__PROVIDED DATA__.
BEGIN

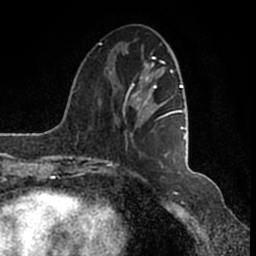
Breast MRI (dynamic contrast-enhanced), one axial slice. Cropped to one breast. Dynamic contrast-enhanced series, time point 2 of 7 at this slice position (early post-contrast). 1.5 T. TE 2.2 ms, TR 4.6 ms. 0.8 mm slice thickness. 256 × 256 image matrix, field of view 160 × 160 mm. Female patient.
Structures marked on this image (semi-automatically segmented with operator editing):
- enhancing-tissue mask used for the functional tumour volume (all voxels passing the contrast-enhancement thresholds inside the analysis volume; usually the tumour): bounding box <99,44,186,166> (left, top, right, bottom; pixels)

END

__EXERCISE INSTRUCTIONS__. Output all the data above verbatim, leaving out images.

__WRITTEN ANSWER__.
Breast MRI (dynamic contrast-enhanced), one axial slice. Cropped to one breast. Dynamic contrast-enhanced series, time point 2 of 7 at this slice position (early post-contrast). 1.5 T. TE 2.2 ms, TR 4.6 ms. 0.8 mm slice thickness. 256 × 256 image matrix, field of view 160 × 160 mm. Female patient.
Structures marked on this image (semi-automatically segmented with operator editing):
- enhancing-tissue mask used for the functional tumour volume (all voxels passing the contrast-enhancement thresholds inside the analysis volume; usually the tumour): bounding box <99,44,186,166> (left, top, right, bottom; pixels)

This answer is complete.